*What the task asks*
In the data below, repeat the line containing "left: 360px ->" and every following line exactly, up to and including the last line. Exclude pictures.

*** Opening The data ***

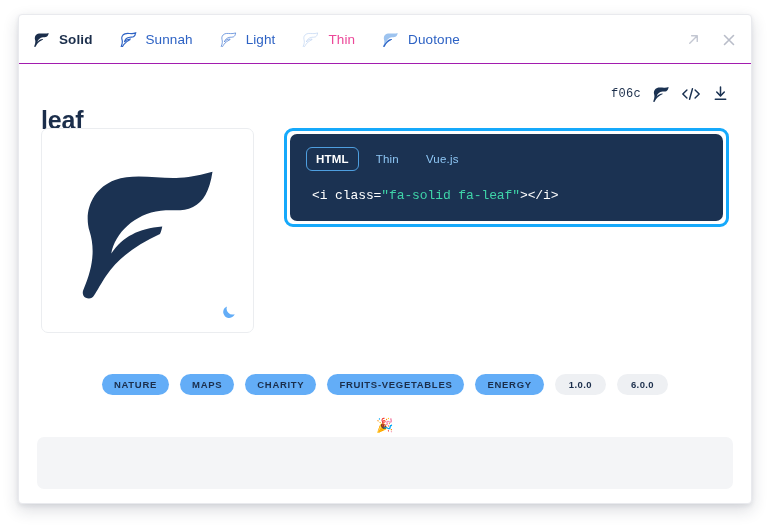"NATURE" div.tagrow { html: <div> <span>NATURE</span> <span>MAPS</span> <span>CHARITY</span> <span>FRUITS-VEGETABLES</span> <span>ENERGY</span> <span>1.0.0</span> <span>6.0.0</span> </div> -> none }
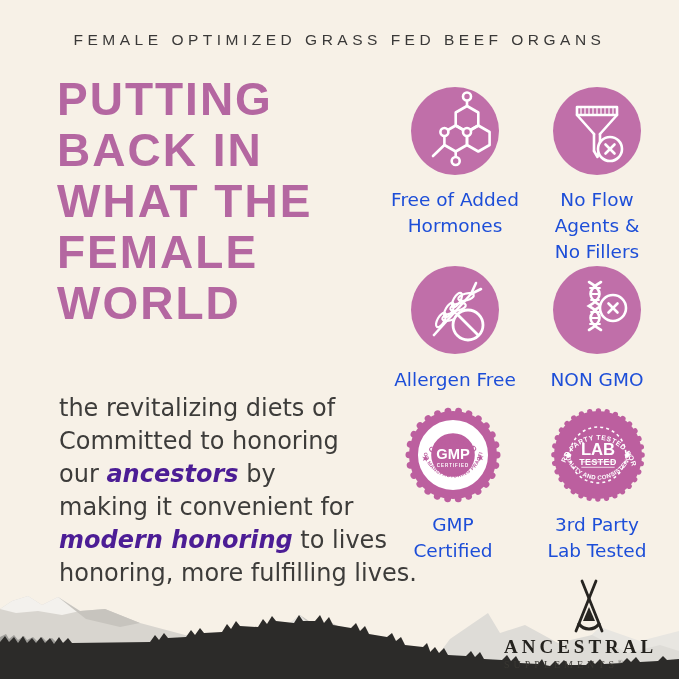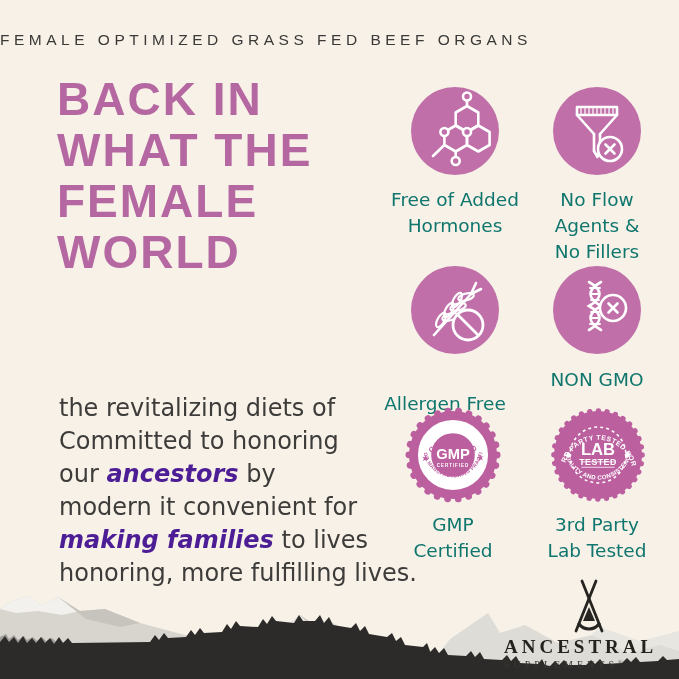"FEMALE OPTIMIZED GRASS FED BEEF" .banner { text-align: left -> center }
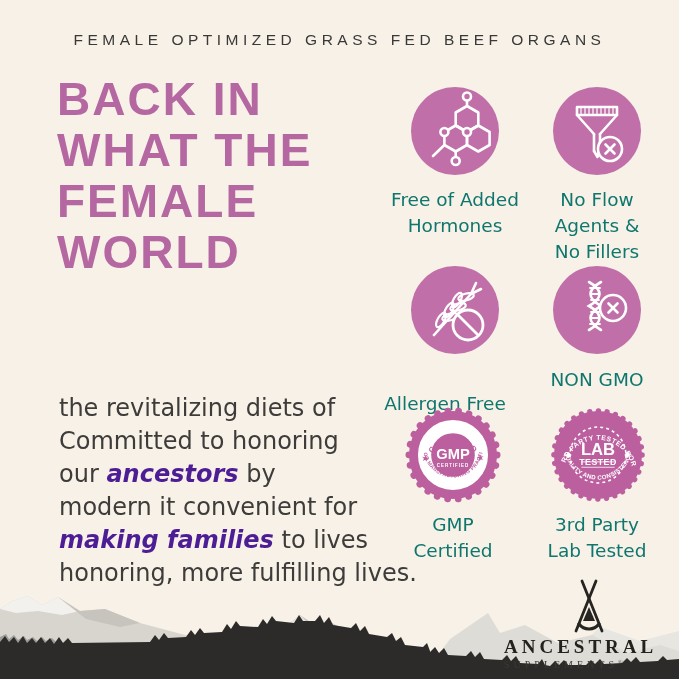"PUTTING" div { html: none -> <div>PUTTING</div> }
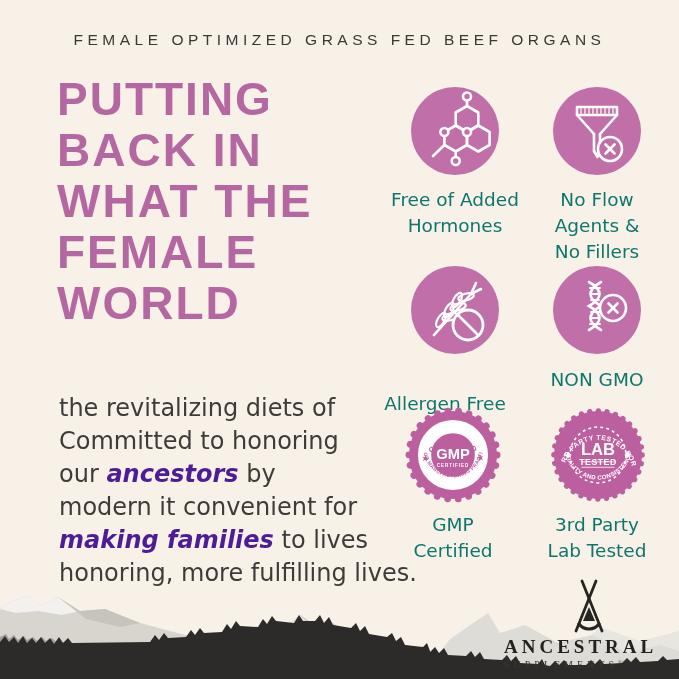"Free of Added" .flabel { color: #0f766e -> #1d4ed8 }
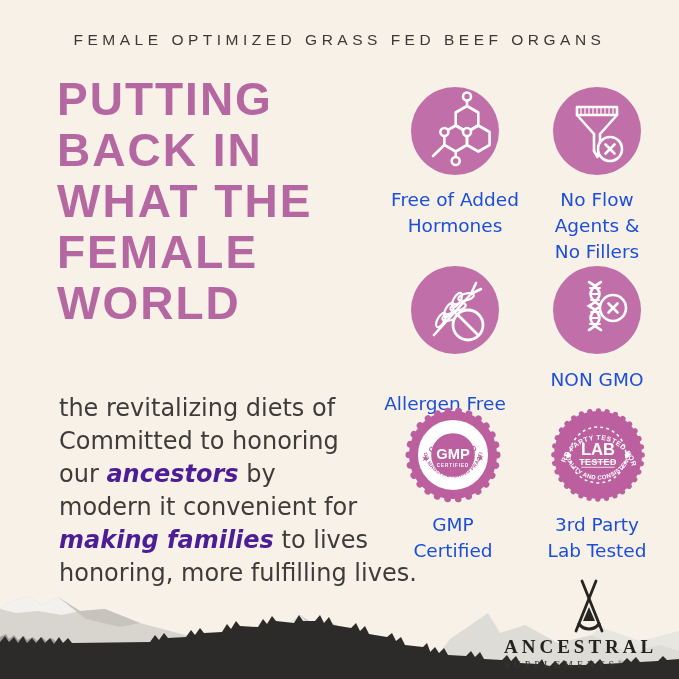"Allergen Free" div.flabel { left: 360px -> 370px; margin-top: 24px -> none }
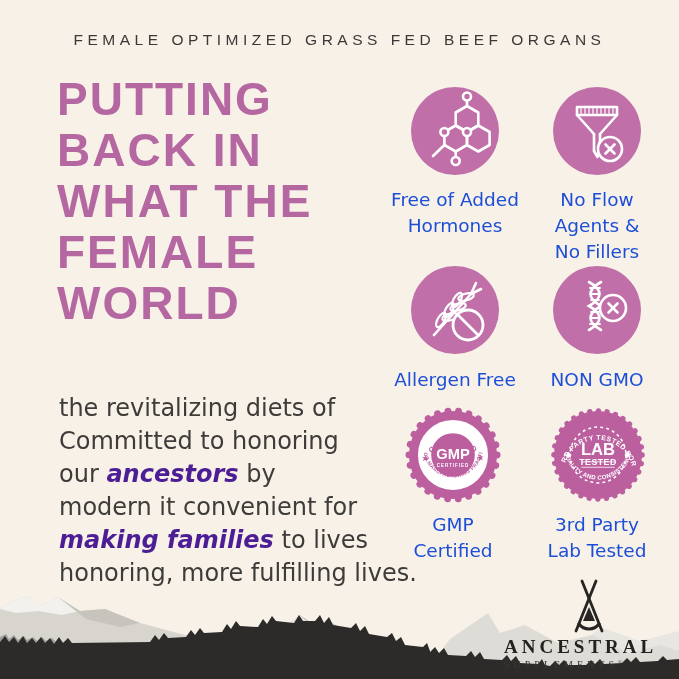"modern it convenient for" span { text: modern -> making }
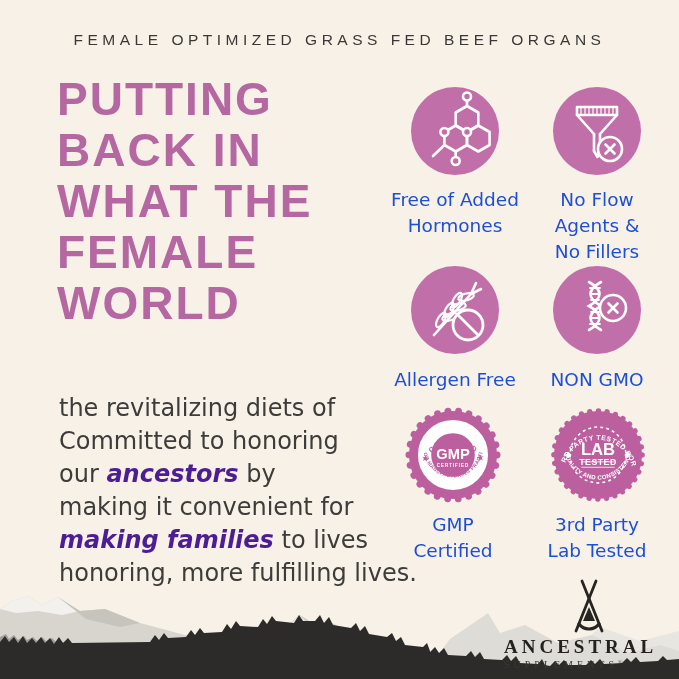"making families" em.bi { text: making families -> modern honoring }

*** Closing The data ***

*Task response*
"Allergen Free" div.flabel { left: 360px -> 370px; margin-top: 24px -> none }
"modern it convenient for" span { text: modern -> making }
"making families" em.bi { text: making families -> modern honoring }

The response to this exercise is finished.